Im Jahr 1945 nahm die Mutter von Regisseur Markus Imhoof ihren Sohn, Jahrgang 1941, mit zum Bahnhof. Dort kamen Züge mit Flüchtlingskindern an. Ein italienisches Mädchen ging mit zu ihnen nach Hause: Giovanna. Sie kehrte später wieder ins von Bombenangriffen zerstörte Mailand zurück, zu ihrer Mutter, die inzwischen gesundet war. Ein Briefwechsel mit Giovanna begleitet Imhoofs Film „Eldorado“ als Off-Kommentar. Immer wieder zeigt der Regisseur Material aus dem Familienarchiv: Alte Briefe, bunte Kinderzeichnungen, Schwarz-weiß-Fotografien, später auch Super 8-Filme.

Giovanna und ein weiterer Flüchtlingsjunge aus Österreich, den seine Familie aufnahm, hatten Imhoof 1981 bereits zu seinem Spielfilm „Das Boot ist voll“ inspiriert, über eine Gruppe Flüchtlinge, die während des Zweiten Weltkriegs verzweifelt versucht, in der neutralen Schweiz zu bleiben. In „Eldorado“ montiert Imhoof parallel: Giovannas Weg, seinen Weg und denjenigen der Flüchtlinge von heute.

Den wiederum beschreibt der Gewerkschafter Raffaele mit Dante’schen Termini: Sie gingen durch die Hölle, die Mafia-Versklavung in Italien sei für sie das Fegefeuer, eigentlich nur eine Zwischenstation. Sie wollen weiter ins Paradies – nach Nordeuropa, in die Schweiz oder nach Deutschland. Nur müssen sie, der Dublin-Verordnung entsprechend, im Fegefeuer bleiben; dort haben sie ihre Fingerabdrücke hinterlassen, dort haben ihre Füße Land berührt.

Die Schweiz, so merkt Imhoof süffisant an, liege eben nicht am Meer, da müsste ein Flüchtling schon vom Himmel fallen. Aber ab und zu verirre sich dann doch mal einer hierher. Einquartiert würden sie dann in unterirdischen Bunkern. Es sei denn, man kaufe sich vom „Flüchtlingsjoch“ frei – mitunter für Tausende Schweizer Franken.

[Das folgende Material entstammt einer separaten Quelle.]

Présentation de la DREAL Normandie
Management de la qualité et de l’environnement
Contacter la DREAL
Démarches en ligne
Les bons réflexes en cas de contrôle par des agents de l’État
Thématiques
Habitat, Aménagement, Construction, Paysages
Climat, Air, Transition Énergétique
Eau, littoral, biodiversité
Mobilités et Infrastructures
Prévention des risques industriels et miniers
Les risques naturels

So klar, deutlich und unumwunden wie selten zeigt der Schweizer Filmemacher Markus Imhoof mafiöse, unmenschliche, unverantwortliche Strukturen auf. Er beschreibt, was er sieht, wenn er den Flüchtlingen in die Augen blickt: Oft ist es Hoffnung, denn auf der anderen Seite, hinter der Kamera, steht ja er, ein Schweizer.

Auf dem Schiff fragt ihn ein junger Mann, ob er ihm nicht dabei helfen könne, keine Fingerabdrücke abgeben zu müssen. Er möchte zu Familienangehörigen nach Dänemark. In einer berührenden Szene wischt ein Mädchen wütend Wasserflaschen vom Tisch, als ihre Familie an der Schweizer Grenze aus dem Zug geholt und zurück nach Italien geschickt wird.

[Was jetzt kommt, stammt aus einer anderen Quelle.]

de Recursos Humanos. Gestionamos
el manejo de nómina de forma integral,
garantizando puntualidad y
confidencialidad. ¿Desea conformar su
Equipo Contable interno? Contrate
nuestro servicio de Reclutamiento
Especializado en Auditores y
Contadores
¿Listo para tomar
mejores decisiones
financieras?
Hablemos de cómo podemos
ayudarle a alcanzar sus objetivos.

Der Gewerkschafter Raffaele erläutert unterdessen den Kreislauf der Ausbeutung in Italien: EU-Subventionen unterstützen die Landwirtschaftsbetriebe. Die von den illegalen afrikanischen Flüchtlingen geernteten Tomaten werden dann nach Nordeuropa verkauft – und nach Afrika. Dort erwerben die Angehörigen der Flüchtlinge dann Tomaten mit dem Geld, das eben diese von ihrem absurd niedrigen Lohn – 30 Euro pro Tag abzüglich 15 Euro für den Aufseher – abgezweigt und zurück nach Hause geschickt haben.

„Eldorado“ ist ein dringlicher, zutiefst humanistischer Appell: „Das Einzige, was uns am Ende bleibt, sind Erinnerungen, die auf Liebe basieren.“ Imhoof fragt: „Wer ist uns?“ Uns, das sind wir. Und sind wir nicht verantwortlich füreinander? Wir Europäer, wir Nordeuropäer, wir Deutsche. Wir Afrikaner, wir Ivorer, wir Menschen.